The Food Safety Commission of Japan (FSCJ) conducted a risk assessment of mepanipyrim (CAS No.110235-47-7), an anilinopyrimidine fungicide, based on results from various studies. Major adverse effects of mepanipyrim observed were hepatocellular hypertrophy, hepatocellular degeneration, and increased kidney weight in rats. Neither reproductive toxicity, teratogenicity nor genotoxicity was observed. Mepanipyrim (parent compound only) was identified as a chemical for the residue definition for dietary risk assessment in agricultural products. FSCJ adopted the no-observed-adverse-effect level (NOAEL) of 7.34 mg/kg bw/day, obtained in a two-year combined chronic/carcinogenicity study in rats, appropriate for specification of an acceptable daily intake (ADI).

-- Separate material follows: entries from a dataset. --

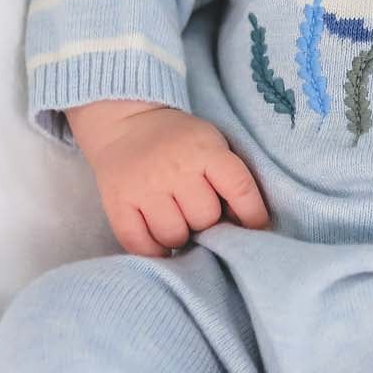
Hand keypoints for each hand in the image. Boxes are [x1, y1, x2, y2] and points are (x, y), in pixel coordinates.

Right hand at [71, 103, 270, 256]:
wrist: (125, 123)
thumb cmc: (178, 141)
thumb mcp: (211, 144)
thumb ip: (229, 178)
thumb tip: (243, 225)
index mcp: (205, 150)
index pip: (240, 189)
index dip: (253, 215)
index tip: (255, 228)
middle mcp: (174, 169)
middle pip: (205, 219)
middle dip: (206, 222)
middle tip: (197, 213)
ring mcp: (143, 187)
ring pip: (173, 236)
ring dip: (179, 236)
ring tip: (177, 222)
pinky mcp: (117, 203)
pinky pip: (140, 245)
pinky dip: (152, 249)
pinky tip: (157, 237)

An ADI was thus specified as 0.073 mg/kg bw/day, applying a safety factor of 100 to the NOAEL. The lowest NOAEL for adverse effects that would be likely to be elicited by a single oral administration of mepanipyrim was 400 mg/kg bw obtained in an acute neurotoxicity study in rats. Consequently, FSCJ specified an acute reference dose (ARfD) of 4 mg/kg bw, applying a safety factor of 100 to the NOAEL.

Abamectin (Avermectin)

The Food Safety Commission of Japan (FSCJ) conducted a risk assessment of an insecticide, abamectin (CAS No. 71751-41-2), based on results from various studies. The insecticide is consisted of avermectin B₁a (CAS No. 65195-55-3) and avermectin B₁b (CAS No. 65195-56-4), both macrolides having a structure of 16-membered ring. Major adverse effects of abamectin observed are neurological symptoms such as tremor/convulsion and mydriasis. FSCJ considered that abamectin causes tremor/convulsion through the GABA-ergic action with hyperpolarization of nerve/muscle cells. Neither carcinogenicity, reproductive toxicity, developmental neurotoxicity nor genotoxicity was observed. Based on the above results, abamectin and its isomeric 8,9-Z avermectin B₁a, a photolytic product of avermectin B₁a, were identified as chemicals for the residue definition for dietary risk assessment in agricultural products. The lowest value among the no-observed-adverse-effect levels (NOAELs) and the lowest-observed-adverse-effect levels (LOAELs) obtained in all the studies was the LOAEL of 0.12 mg/kg bw/day in a developmental neurotoxicity study in rats. FSCJ specified an acceptable daily intake (ADI) of 0.0006 mg/kg bw/day, applying a safety factor of 200 (10 for species difference, 10 for individual difference, and additional 2 for the use of LOAEL). The lowest NOAEL for adverse effects that would be likely to be elicited by a single oral administration of abamectin was 0.5 mg/kg bw/day consistently obtained in the acute neurotoxicity study in rats, and in the 18-week subacute toxicity study, the 85-day subacute toxicity study and the one-year chronic toxicity study in dogs. FSCJ specified an acute reference dose (ARfD) of 0.005 mg/kg bw, applying a safety factor of 100 to the NOAEL.